Tom Phoenix wrote:
On 7/2/06, Tom Allison <[EMAIL PROTECTED]> wrote:

So I tried to run all the tests at once using:

perl -T -I/home/tom/foo/lib t/*
and it runs only the first one found.... Ignoring the other 4 test scripts.

Perl's -T runtime switch doesn't mean "test"! :-)  If you want to run
the full set of tests for a module, the usual way is 'make test'. (You
may need to run 'perl Makefile.PL' and 'make' first.)

Hope this helps!

--Tom Phoenix
Stonehenge Perl Training


I know about the '-T' being taint. But it's on by default after I ran module-starter and since this is eventually going to be a web application I have no intention of removing it.

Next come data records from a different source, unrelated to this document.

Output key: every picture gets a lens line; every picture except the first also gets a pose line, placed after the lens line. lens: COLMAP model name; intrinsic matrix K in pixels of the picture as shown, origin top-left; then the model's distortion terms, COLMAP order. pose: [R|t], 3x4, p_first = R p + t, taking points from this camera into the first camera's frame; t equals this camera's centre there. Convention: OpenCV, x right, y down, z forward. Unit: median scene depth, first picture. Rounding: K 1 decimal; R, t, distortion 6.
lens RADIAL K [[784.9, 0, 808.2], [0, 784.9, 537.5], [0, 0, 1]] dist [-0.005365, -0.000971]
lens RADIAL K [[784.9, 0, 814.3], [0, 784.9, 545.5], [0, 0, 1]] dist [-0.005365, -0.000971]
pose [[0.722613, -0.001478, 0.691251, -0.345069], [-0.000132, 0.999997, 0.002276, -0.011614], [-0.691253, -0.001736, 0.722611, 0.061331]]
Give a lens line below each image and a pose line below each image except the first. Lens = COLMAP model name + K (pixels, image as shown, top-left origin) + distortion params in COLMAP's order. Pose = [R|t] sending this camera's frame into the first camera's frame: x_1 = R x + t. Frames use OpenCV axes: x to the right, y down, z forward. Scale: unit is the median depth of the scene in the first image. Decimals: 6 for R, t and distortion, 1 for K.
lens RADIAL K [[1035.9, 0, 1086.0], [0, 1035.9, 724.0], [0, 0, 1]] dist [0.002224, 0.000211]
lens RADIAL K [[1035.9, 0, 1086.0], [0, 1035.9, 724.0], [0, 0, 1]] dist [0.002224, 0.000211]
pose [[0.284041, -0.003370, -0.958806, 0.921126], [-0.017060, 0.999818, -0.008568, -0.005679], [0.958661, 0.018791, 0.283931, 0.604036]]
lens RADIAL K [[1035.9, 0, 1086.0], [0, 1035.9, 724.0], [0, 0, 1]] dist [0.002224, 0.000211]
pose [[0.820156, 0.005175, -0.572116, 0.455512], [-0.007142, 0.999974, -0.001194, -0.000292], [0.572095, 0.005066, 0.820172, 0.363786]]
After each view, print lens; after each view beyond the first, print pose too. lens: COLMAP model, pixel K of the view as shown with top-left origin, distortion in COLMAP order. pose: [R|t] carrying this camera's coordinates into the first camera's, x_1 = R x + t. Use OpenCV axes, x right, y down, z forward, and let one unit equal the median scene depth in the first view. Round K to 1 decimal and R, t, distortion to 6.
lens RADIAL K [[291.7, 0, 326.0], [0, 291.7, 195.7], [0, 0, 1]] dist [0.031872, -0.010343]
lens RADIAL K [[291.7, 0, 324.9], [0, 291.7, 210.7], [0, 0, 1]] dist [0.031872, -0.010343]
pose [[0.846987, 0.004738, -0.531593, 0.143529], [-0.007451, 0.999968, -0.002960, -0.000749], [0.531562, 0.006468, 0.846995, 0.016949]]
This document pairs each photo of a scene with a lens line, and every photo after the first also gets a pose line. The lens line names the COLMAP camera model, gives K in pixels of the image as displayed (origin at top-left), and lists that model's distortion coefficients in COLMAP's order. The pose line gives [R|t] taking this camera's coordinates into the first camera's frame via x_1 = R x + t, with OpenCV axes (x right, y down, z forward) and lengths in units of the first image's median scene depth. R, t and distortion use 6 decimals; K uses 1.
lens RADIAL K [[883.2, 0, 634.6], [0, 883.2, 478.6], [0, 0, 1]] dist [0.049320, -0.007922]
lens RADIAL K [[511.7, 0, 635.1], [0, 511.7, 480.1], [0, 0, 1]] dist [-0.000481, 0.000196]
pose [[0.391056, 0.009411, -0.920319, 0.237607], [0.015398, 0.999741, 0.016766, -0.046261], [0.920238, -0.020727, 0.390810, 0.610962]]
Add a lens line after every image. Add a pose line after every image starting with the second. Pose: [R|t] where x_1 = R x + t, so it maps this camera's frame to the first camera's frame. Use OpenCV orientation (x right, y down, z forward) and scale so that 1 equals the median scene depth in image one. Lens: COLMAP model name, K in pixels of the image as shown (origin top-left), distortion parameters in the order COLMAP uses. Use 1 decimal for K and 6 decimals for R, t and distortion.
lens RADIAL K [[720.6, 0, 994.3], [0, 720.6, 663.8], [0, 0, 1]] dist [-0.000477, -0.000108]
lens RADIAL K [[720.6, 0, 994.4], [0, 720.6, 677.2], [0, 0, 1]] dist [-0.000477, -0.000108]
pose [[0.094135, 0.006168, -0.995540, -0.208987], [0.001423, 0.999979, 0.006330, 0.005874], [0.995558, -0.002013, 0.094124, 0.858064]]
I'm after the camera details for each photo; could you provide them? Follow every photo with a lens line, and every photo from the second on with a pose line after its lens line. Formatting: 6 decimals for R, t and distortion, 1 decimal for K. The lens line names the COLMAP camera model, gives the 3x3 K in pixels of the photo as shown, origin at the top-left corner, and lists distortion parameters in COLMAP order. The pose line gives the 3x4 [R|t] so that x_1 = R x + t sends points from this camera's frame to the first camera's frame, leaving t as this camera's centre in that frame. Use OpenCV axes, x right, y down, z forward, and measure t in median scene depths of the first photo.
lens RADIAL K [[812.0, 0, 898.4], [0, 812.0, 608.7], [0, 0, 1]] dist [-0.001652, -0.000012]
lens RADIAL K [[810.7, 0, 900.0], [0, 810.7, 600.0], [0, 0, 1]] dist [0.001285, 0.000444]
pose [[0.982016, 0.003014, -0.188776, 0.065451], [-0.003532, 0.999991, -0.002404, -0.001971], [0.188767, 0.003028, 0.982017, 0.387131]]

I guess what I'm not clear on is I'm not trying to install this module. I'm trying to write my own. I'm a long ways from installation at this point.

I was trying to follow some of the ideas represented in "Perl Testing; A Developer's Notebook" and "Perl Best Practices". Those ideas being:

start making modules with Module::Starter.
run prove -v t/*.t to check your tests.

the best I can get is prove -v ... decided that the pod-coverage.t test cannot find the pod to evaluate. (any .pod, .pl, or .pm is considered a POD candidate). All the others, including the pod.t managed to find the appropriate file (lib/foo.pm).

I would have assumed that at this point I would be able to successfully run all the tests (resulting many test failures because there's not much there). But several of the test scripts just don't run or fail on themselves (unable to do any real legitimate tests).

And so I'm really frustrated and not sure how it's all suppose to glue together for me, "Joe Developer" who is trying to just write some modules for my own personal use with the idea that some year I can release something to CPAN. But some of these tools don't quite gel tonight.